From the rows below, copy each line that contains the word "minimum". Case counts.

**LISTED ENTRIES:**

'''

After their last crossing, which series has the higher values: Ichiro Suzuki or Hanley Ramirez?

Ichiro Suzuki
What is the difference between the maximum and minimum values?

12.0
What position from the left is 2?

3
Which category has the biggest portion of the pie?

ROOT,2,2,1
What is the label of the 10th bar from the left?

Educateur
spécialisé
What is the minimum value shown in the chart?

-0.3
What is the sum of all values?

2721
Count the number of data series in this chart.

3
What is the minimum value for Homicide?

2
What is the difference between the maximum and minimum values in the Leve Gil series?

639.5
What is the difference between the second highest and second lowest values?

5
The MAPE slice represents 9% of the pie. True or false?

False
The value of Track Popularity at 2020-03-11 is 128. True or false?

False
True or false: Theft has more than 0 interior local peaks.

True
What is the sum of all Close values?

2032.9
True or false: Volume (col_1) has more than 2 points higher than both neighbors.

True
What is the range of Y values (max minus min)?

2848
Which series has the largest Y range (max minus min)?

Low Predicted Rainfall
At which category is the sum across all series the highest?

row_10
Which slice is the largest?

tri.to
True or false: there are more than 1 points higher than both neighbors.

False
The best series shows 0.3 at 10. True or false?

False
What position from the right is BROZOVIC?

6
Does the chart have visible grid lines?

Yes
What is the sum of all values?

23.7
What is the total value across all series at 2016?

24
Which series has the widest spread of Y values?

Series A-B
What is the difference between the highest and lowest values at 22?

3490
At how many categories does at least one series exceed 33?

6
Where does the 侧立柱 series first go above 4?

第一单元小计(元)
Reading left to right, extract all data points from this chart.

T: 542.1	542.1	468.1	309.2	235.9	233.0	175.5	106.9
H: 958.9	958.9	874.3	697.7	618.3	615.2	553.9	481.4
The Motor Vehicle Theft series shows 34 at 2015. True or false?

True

'''

**SOLUTION BELOW:**
What is the difference between the maximum and minimum values?
What is the minimum value shown in the chart?
What is the minimum value for Homicide?
What is the difference between the maximum and minimum values in the Leve Gil series?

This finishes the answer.